The WTO and Fisheries Subsidies: Where are we, exactly?
The WTO Agreement on Fisheries Subsidies, adopted in June 2022 after more than two decades of negotiations, marked a significant milestone for promoting sustainable development in the fisheries sector and was celebrated as a historic achievement. This key international instrument requires governments to avoid financially supporting fishing in situations where there are acute concerns about the sustainability of such fishing. WTO members are still negotiating additional rules on fisheries subsidies. What would these add, and where are we exactly in that negotiating process? This article offers a concise state of play of the current WTO process on the topic.
Fish 1: The 2022 Agreement on Fisheries Subsidies
When WTO members sealed a multilateral deal to curb the most harmful forms of government subsidies to the fishing sector in 2022, they drew applause from around the world. Harmful fisheries subsidies are a serious challenge in terms of sustainable development. They encourage levels of fishing pressure that marine resources cannot bear, threatening not only marine ecosystems but also the food security and livelihoods of hundreds of millions of people who depend on fishing, often in vulnerable coastal communities in developing countries.
By prohibiting the provision of fisheries subsidies when they can be most damaging, the 2022 WTO Agreement on Fisheries subsidies (hereafter “the 2022 agreement,” also called “Fish 1”) is expected to help align government subsidy policies with sustainability imperatives in the fishing sector. This is a much-needed shift in the face of the ever-increasing share of fish stocks being exploited beyond sustainable levels globally (38%, according to the latest estimates by the Food and Agriculture Organization of the United Nations) and the well-known role of subsidies as a driver of such overexploitation. The agreement’s conclusion, therefore, was a major success.

* _INFORMATION PROVIDED_:
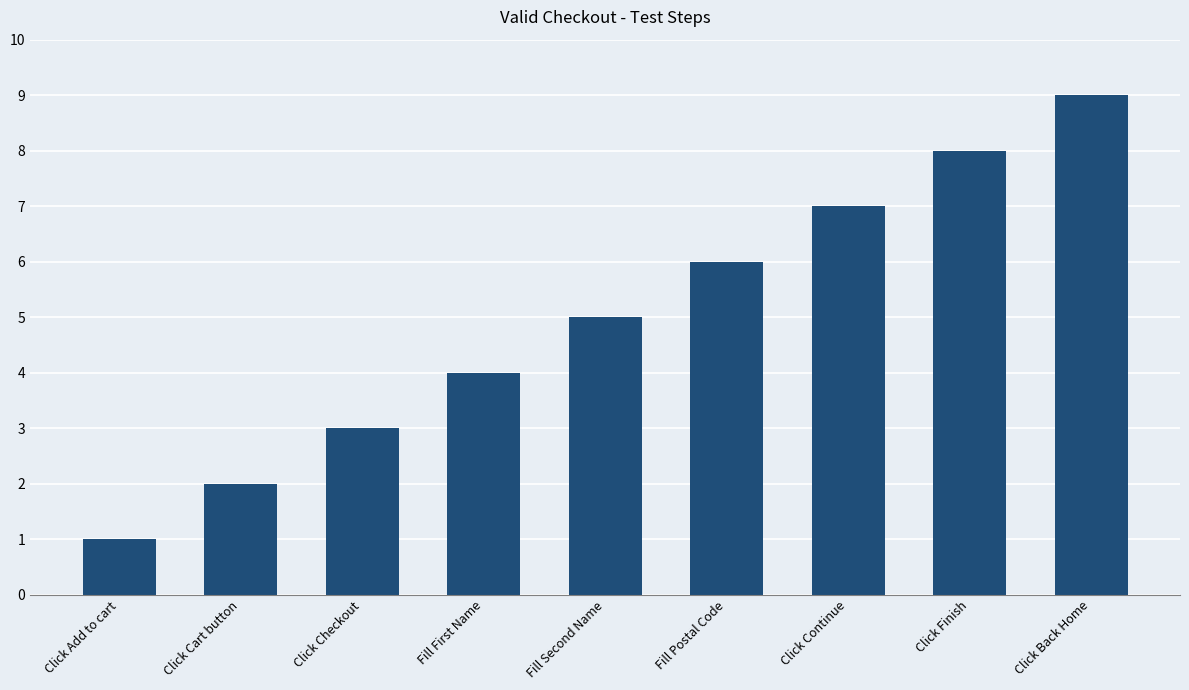

What is the approximate value at Click Back Home?

9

* _DIRECTIONS FOR THIS TASK_: Transcribe the passage in the article on WTO fisheries subsidies above, from "The WTO and" up to and including "on the topic.".

* _ANSWER SPACE_:
The WTO and Fisheries Subsidies: Where are we, exactly?
The WTO Agreement on Fisheries Subsidies, adopted in June 2022 after more than two decades of negotiations, marked a significant milestone for promoting sustainable development in the fisheries sector and was celebrated as a historic achievement. This key international instrument requires governments to avoid financially supporting fishing in situations where there are acute concerns about the sustainability of such fishing. WTO members are still negotiating additional rules on fisheries subsidies. What would these add, and where are we exactly in that negotiating process? This article offers a concise state of play of the current WTO process on the topic.